Minnesota Capitol

A little more dialog on the voter fraud issue: You are correct, believing voter fraud occurs does not make it true. However, in the United States Supreme Court case of Crawford vs. Marion County, Justice Kennedy, writing for the Court, found that voter fraud in this nation is “a matter of historical fact.” This legal finding is borne out by individuals being charged with felony voting violations in virtually every general election.

Based on the Supreme Court finding, the history of voter fraud criminal charges and complaints of voter fraud by election officials, I do believe voter fraud was present in the immediate past general election. How widespread that fraud was in Minnesota or other states, however, will have to be determined in the future by a thorough examination of the ballots, a very time consuming process.

As to Republican objections to ballot changes cited in the editorial, I do object. In the lawsuit referenced, the Minnesota secretary of state entered into a settlement with those who filed the suit. In that settlement, Secretary of State Steve Simon agreed to eliminate the statutory requirement of having a witness to absentee and mail-in ballots, effectively amending that law. I do not believe the secretary of state has the authority to amend a statute by court settlement or otherwise, only the Legislature has that constitutional authority.
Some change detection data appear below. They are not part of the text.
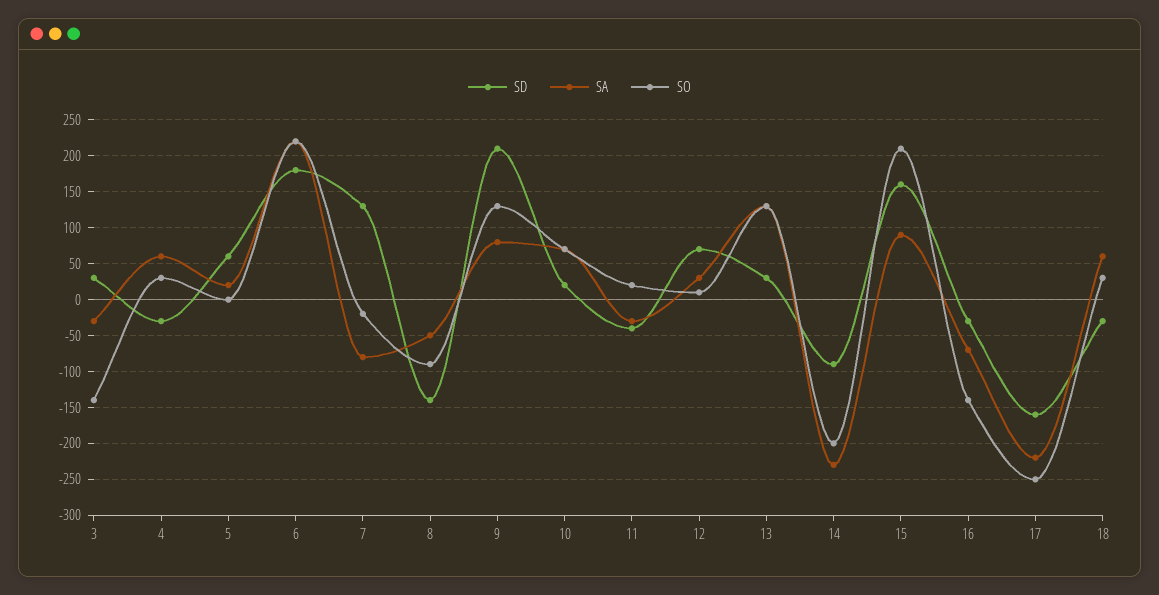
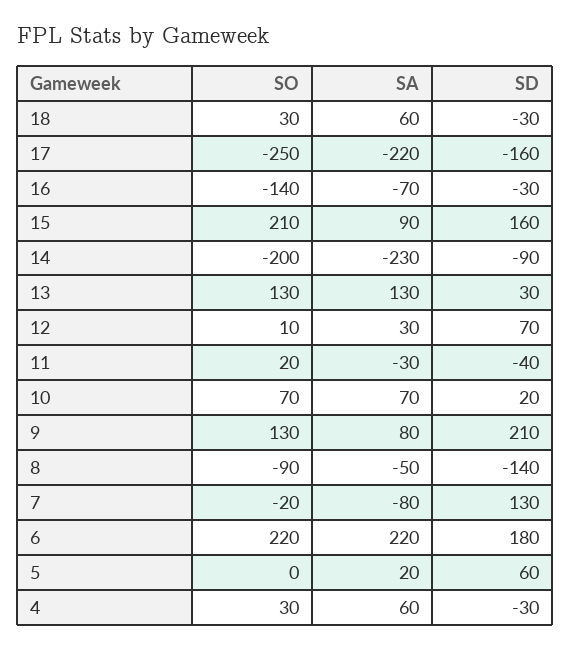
SD, 3: 30 -> none
SA, 3: -30 -> none
SO, 3: -140 -> none

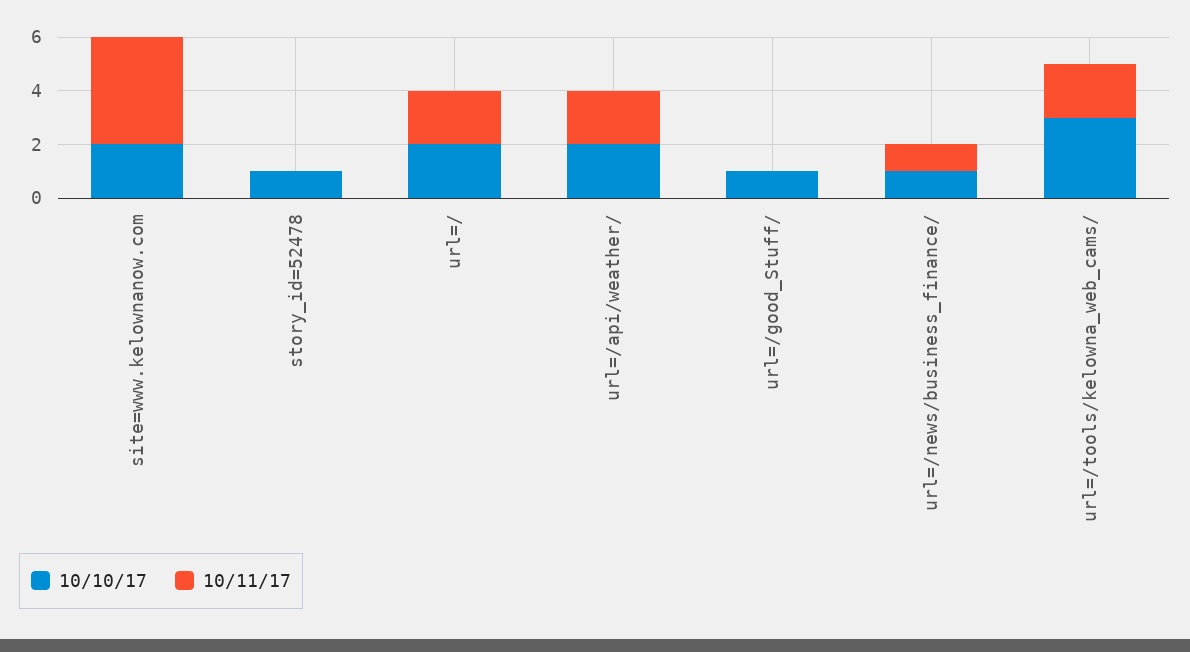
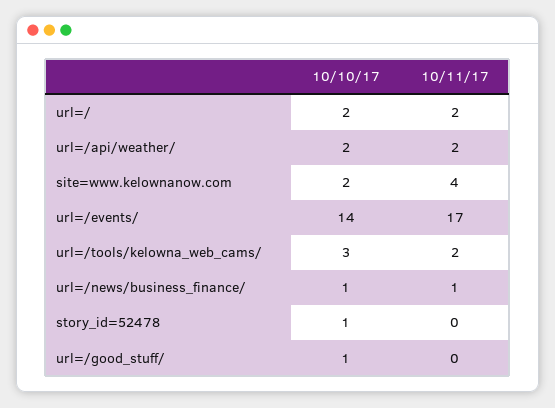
10/10/17, url=/events/: none -> 14
10/11/17, url=/events/: none -> 17

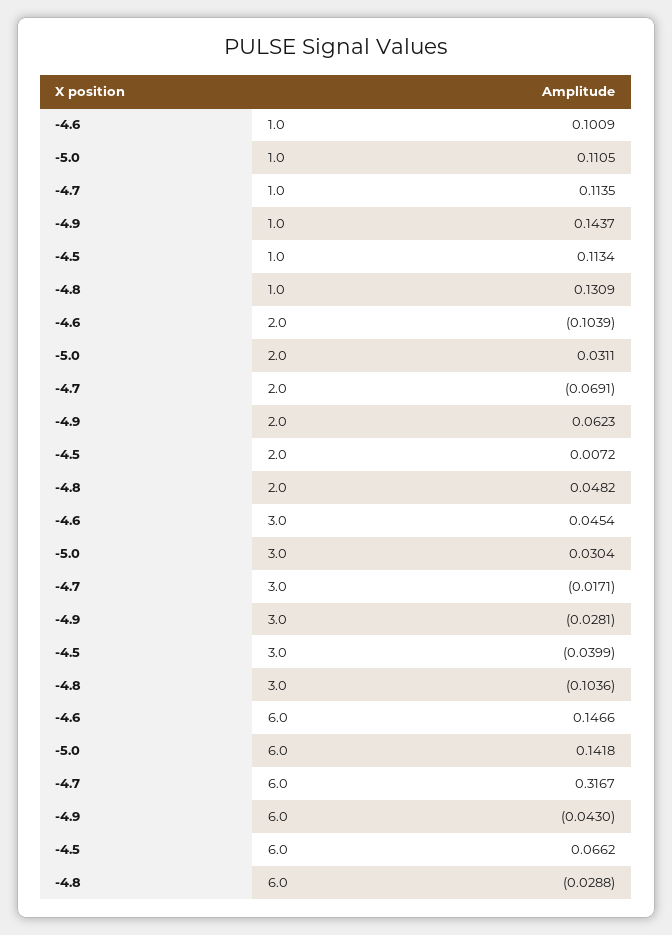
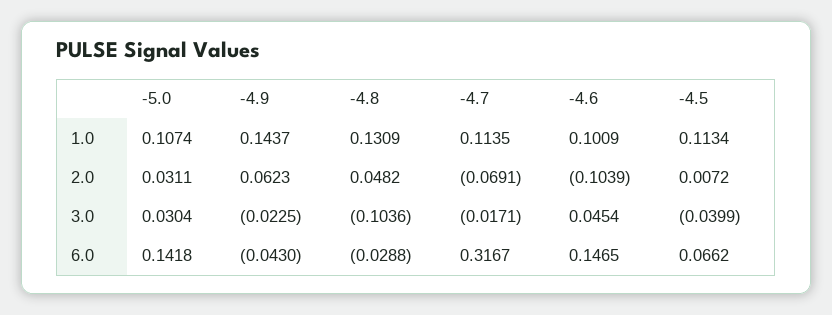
-5.0, 1.0: 0.1105 -> 0.1074
-4.9, 3.0: -0.0281 -> -0.0225
-4.6, 6.0: 0.1466 -> 0.1465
Now, the election is over. The president-elect will be sworn in, and properly so. In the meantime, we have some difficult issues to address; Rioting in our nation’s Capitol and in Minneapolis/St. Paul by far-right and left political extremists. Proposed by the Minnesota Board of Eduction the new social studies standards and the book “Something Happened in our Town,” which law enforcement agencies across Minnesota describe as outrageous. There is the very controversial California auto emissions standards that the Minnesota Pollution Control Agency intends to impose on Minnesotans, the 2021 budget we must resolve while dealing with a significant budget deficit, and of course don’t forget COVID.

It’s time to dial back the rhetoric, treat each other with a good deal more civility and see what we can get done for the people of this State.